**PROBLEM TO WORK ON**
Write each line out a second time, exactly as shown below.

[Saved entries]
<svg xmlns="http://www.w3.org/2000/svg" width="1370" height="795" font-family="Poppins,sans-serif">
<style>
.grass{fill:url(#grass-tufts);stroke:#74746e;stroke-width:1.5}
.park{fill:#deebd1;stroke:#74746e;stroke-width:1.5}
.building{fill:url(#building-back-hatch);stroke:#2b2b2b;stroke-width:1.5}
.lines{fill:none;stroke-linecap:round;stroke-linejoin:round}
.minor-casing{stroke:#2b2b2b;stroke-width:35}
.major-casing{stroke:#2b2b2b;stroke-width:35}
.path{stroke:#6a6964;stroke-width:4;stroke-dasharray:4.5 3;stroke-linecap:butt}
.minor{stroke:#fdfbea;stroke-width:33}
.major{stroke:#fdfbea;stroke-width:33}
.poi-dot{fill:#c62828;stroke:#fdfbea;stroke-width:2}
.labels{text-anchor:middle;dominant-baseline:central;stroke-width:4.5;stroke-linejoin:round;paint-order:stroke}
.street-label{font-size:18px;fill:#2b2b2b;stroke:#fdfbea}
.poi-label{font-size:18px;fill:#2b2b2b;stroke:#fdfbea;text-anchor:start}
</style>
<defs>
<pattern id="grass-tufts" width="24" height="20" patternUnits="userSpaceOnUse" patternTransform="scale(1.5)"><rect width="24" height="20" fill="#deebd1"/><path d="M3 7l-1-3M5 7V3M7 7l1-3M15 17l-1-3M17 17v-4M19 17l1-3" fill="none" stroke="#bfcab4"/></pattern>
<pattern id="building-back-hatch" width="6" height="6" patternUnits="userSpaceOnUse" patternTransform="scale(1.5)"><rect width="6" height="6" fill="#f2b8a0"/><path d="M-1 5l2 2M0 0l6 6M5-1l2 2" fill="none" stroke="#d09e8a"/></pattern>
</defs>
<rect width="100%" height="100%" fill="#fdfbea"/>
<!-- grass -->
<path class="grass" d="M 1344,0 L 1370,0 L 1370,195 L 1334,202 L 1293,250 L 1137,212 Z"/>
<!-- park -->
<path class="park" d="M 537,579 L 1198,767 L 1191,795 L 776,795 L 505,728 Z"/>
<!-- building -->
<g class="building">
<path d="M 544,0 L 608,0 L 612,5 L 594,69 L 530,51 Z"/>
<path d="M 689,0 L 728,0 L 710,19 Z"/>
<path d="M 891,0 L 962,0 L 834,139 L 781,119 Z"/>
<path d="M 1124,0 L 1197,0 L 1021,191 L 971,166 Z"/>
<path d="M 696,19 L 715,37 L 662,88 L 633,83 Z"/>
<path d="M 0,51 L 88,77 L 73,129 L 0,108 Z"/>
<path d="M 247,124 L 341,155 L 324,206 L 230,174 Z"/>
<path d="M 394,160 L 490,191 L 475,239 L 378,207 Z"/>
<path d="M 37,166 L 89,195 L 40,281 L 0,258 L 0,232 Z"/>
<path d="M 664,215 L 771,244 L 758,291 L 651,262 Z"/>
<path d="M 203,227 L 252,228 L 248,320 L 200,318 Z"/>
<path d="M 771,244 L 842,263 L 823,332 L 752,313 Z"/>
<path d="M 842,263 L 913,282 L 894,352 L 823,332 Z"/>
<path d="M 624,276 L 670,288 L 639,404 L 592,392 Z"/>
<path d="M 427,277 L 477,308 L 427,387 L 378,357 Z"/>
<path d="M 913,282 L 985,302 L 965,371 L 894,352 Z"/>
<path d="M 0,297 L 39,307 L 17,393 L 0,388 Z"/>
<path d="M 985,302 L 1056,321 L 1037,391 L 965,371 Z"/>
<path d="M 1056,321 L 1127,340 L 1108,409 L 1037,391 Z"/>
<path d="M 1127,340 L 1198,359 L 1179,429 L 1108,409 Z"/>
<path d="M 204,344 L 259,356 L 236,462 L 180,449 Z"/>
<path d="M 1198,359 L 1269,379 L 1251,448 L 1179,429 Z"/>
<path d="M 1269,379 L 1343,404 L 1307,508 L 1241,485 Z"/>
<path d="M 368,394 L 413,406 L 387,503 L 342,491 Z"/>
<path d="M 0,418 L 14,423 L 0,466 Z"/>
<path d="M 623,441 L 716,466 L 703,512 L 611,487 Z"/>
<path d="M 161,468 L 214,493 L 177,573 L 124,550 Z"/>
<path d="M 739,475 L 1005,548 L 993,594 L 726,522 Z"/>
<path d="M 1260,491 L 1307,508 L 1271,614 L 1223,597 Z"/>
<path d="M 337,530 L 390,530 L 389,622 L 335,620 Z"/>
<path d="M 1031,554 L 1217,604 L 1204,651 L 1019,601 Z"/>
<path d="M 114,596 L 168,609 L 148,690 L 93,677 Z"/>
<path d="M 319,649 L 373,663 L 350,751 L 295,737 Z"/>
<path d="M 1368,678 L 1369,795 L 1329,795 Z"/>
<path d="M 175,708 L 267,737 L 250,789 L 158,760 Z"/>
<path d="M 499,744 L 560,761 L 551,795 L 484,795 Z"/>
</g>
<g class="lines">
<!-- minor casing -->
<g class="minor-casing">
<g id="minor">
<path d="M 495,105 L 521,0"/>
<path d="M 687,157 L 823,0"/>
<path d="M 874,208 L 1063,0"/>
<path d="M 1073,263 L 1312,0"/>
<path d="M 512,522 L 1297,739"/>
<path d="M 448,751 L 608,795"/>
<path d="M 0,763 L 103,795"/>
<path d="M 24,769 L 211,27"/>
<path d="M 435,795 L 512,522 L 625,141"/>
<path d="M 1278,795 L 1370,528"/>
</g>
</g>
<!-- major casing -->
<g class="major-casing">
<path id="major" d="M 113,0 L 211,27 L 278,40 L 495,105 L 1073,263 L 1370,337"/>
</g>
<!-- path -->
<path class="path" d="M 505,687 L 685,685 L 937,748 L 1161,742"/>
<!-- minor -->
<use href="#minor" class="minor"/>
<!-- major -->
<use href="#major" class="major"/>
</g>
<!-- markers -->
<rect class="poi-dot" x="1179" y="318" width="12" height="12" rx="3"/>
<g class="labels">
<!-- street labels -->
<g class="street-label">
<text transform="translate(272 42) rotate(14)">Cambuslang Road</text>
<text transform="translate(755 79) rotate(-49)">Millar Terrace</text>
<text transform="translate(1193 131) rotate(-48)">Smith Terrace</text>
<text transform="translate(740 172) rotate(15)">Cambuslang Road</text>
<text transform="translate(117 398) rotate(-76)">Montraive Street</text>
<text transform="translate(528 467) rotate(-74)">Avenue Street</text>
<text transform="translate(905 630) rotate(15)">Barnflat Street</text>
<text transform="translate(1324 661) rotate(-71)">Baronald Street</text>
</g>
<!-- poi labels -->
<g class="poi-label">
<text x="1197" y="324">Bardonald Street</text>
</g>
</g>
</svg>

**ANSWER TO THE PROBLEM**
<svg xmlns="http://www.w3.org/2000/svg" width="1370" height="795" font-family="Poppins,sans-serif">
<style>
.grass{fill:url(#grass-tufts);stroke:#74746e;stroke-width:1.5}
.park{fill:#deebd1;stroke:#74746e;stroke-width:1.5}
.building{fill:url(#building-back-hatch);stroke:#2b2b2b;stroke-width:1.5}
.lines{fill:none;stroke-linecap:round;stroke-linejoin:round}
.minor-casing{stroke:#2b2b2b;stroke-width:35}
.major-casing{stroke:#2b2b2b;stroke-width:35}
.path{stroke:#6a6964;stroke-width:4;stroke-dasharray:4.5 3;stroke-linecap:butt}
.minor{stroke:#fdfbea;stroke-width:33}
.major{stroke:#fdfbea;stroke-width:33}
.poi-dot{fill:#c62828;stroke:#fdfbea;stroke-width:2}
.labels{text-anchor:middle;dominant-baseline:central;stroke-width:4.5;stroke-linejoin:round;paint-order:stroke}
.street-label{font-size:18px;fill:#2b2b2b;stroke:#fdfbea}
.poi-label{font-size:18px;fill:#2b2b2b;stroke:#fdfbea;text-anchor:start}
</style>
<defs>
<pattern id="grass-tufts" width="24" height="20" patternUnits="userSpaceOnUse" patternTransform="scale(1.5)"><rect width="24" height="20" fill="#deebd1"/><path d="M3 7l-1-3M5 7V3M7 7l1-3M15 17l-1-3M17 17v-4M19 17l1-3" fill="none" stroke="#bfcab4"/></pattern>
<pattern id="building-back-hatch" width="6" height="6" patternUnits="userSpaceOnUse" patternTransform="scale(1.5)"><rect width="6" height="6" fill="#f2b8a0"/><path d="M-1 5l2 2M0 0l6 6M5-1l2 2" fill="none" stroke="#d09e8a"/></pattern>
</defs>
<rect width="100%" height="100%" fill="#fdfbea"/>
<!-- grass -->
<path class="grass" d="M 1344,0 L 1370,0 L 1370,195 L 1334,202 L 1293,250 L 1137,212 Z"/>
<!-- park -->
<path class="park" d="M 537,579 L 1198,767 L 1191,795 L 776,795 L 505,728 Z"/>
<!-- building -->
<g class="building">
<path d="M 544,0 L 608,0 L 612,5 L 594,69 L 530,51 Z"/>
<path d="M 689,0 L 728,0 L 710,19 Z"/>
<path d="M 891,0 L 962,0 L 834,139 L 781,119 Z"/>
<path d="M 1124,0 L 1197,0 L 1021,191 L 971,166 Z"/>
<path d="M 696,19 L 715,37 L 662,88 L 633,83 Z"/>
<path d="M 0,51 L 88,77 L 73,129 L 0,108 Z"/>
<path d="M 247,124 L 341,155 L 324,206 L 230,174 Z"/>
<path d="M 394,160 L 490,191 L 475,239 L 378,207 Z"/>
<path d="M 37,166 L 89,195 L 40,281 L 0,258 L 0,232 Z"/>
<path d="M 664,215 L 771,244 L 758,291 L 651,262 Z"/>
<path d="M 203,227 L 252,228 L 248,320 L 200,318 Z"/>
<path d="M 771,244 L 842,263 L 823,332 L 752,313 Z"/>
<path d="M 842,263 L 913,282 L 894,352 L 823,332 Z"/>
<path d="M 624,276 L 670,288 L 639,404 L 592,392 Z"/>
<path d="M 427,277 L 477,308 L 427,387 L 378,357 Z"/>
<path d="M 913,282 L 985,302 L 965,371 L 894,352 Z"/>
<path d="M 0,297 L 39,307 L 17,393 L 0,388 Z"/>
<path d="M 985,302 L 1056,321 L 1037,391 L 965,371 Z"/>
<path d="M 1056,321 L 1127,340 L 1108,409 L 1037,391 Z"/>
<path d="M 1127,340 L 1198,359 L 1179,429 L 1108,409 Z"/>
<path d="M 204,344 L 259,356 L 236,462 L 180,449 Z"/>
<path d="M 1198,359 L 1269,379 L 1251,448 L 1179,429 Z"/>
<path d="M 1269,379 L 1343,404 L 1307,508 L 1241,485 Z"/>
<path d="M 368,394 L 413,406 L 387,503 L 342,491 Z"/>
<path d="M 0,418 L 14,423 L 0,466 Z"/>
<path d="M 623,441 L 716,466 L 703,512 L 611,487 Z"/>
<path d="M 161,468 L 214,493 L 177,573 L 124,550 Z"/>
<path d="M 739,475 L 1005,548 L 993,594 L 726,522 Z"/>
<path d="M 1260,491 L 1307,508 L 1271,614 L 1223,597 Z"/>
<path d="M 337,530 L 390,530 L 389,622 L 335,620 Z"/>
<path d="M 1031,554 L 1217,604 L 1204,651 L 1019,601 Z"/>
<path d="M 114,596 L 168,609 L 148,690 L 93,677 Z"/>
<path d="M 319,649 L 373,663 L 350,751 L 295,737 Z"/>
<path d="M 1368,678 L 1369,795 L 1329,795 Z"/>
<path d="M 175,708 L 267,737 L 250,789 L 158,760 Z"/>
<path d="M 499,744 L 560,761 L 551,795 L 484,795 Z"/>
</g>
<g class="lines">
<!-- minor casing -->
<g class="minor-casing">
<g id="minor">
<path d="M 495,105 L 521,0"/>
<path d="M 687,157 L 823,0"/>
<path d="M 874,208 L 1063,0"/>
<path d="M 1073,263 L 1312,0"/>
<path d="M 512,522 L 1297,739"/>
<path d="M 448,751 L 608,795"/>
<path d="M 0,763 L 103,795"/>
<path d="M 24,769 L 211,27"/>
<path d="M 435,795 L 512,522 L 625,141"/>
<path d="M 1278,795 L 1370,528"/>
</g>
</g>
<!-- major casing -->
<g class="major-casing">
<path id="major" d="M 113,0 L 211,27 L 278,40 L 495,105 L 1073,263 L 1370,337"/>
</g>
<!-- path -->
<path class="path" d="M 505,687 L 685,685 L 937,748 L 1161,742"/>
<!-- minor -->
<use href="#minor" class="minor"/>
<!-- major -->
<use href="#major" class="major"/>
</g>
<!-- markers -->
<rect class="poi-dot" x="1179" y="318" width="12" height="12" rx="3"/>
<g class="labels">
<!-- street labels -->
<g class="street-label">
<text transform="translate(272 42) rotate(14)">Cambuslang Road</text>
<text transform="translate(755 79) rotate(-49)">Millar Terrace</text>
<text transform="translate(1193 131) rotate(-48)">Smith Terrace</text>
<text transform="translate(740 172) rotate(15)">Cambuslang Road</text>
<text transform="translate(117 398) rotate(-76)">Montraive Street</text>
<text transform="translate(528 467) rotate(-74)">Avenue Street</text>
<text transform="translate(905 630) rotate(15)">Barnflat Street</text>
<text transform="translate(1324 661) rotate(-71)">Baronald Street</text>
</g>
<!-- poi labels -->
<g class="poi-label">
<text x="1197" y="324">Bardonald Street</text>
</g>
</g>
</svg>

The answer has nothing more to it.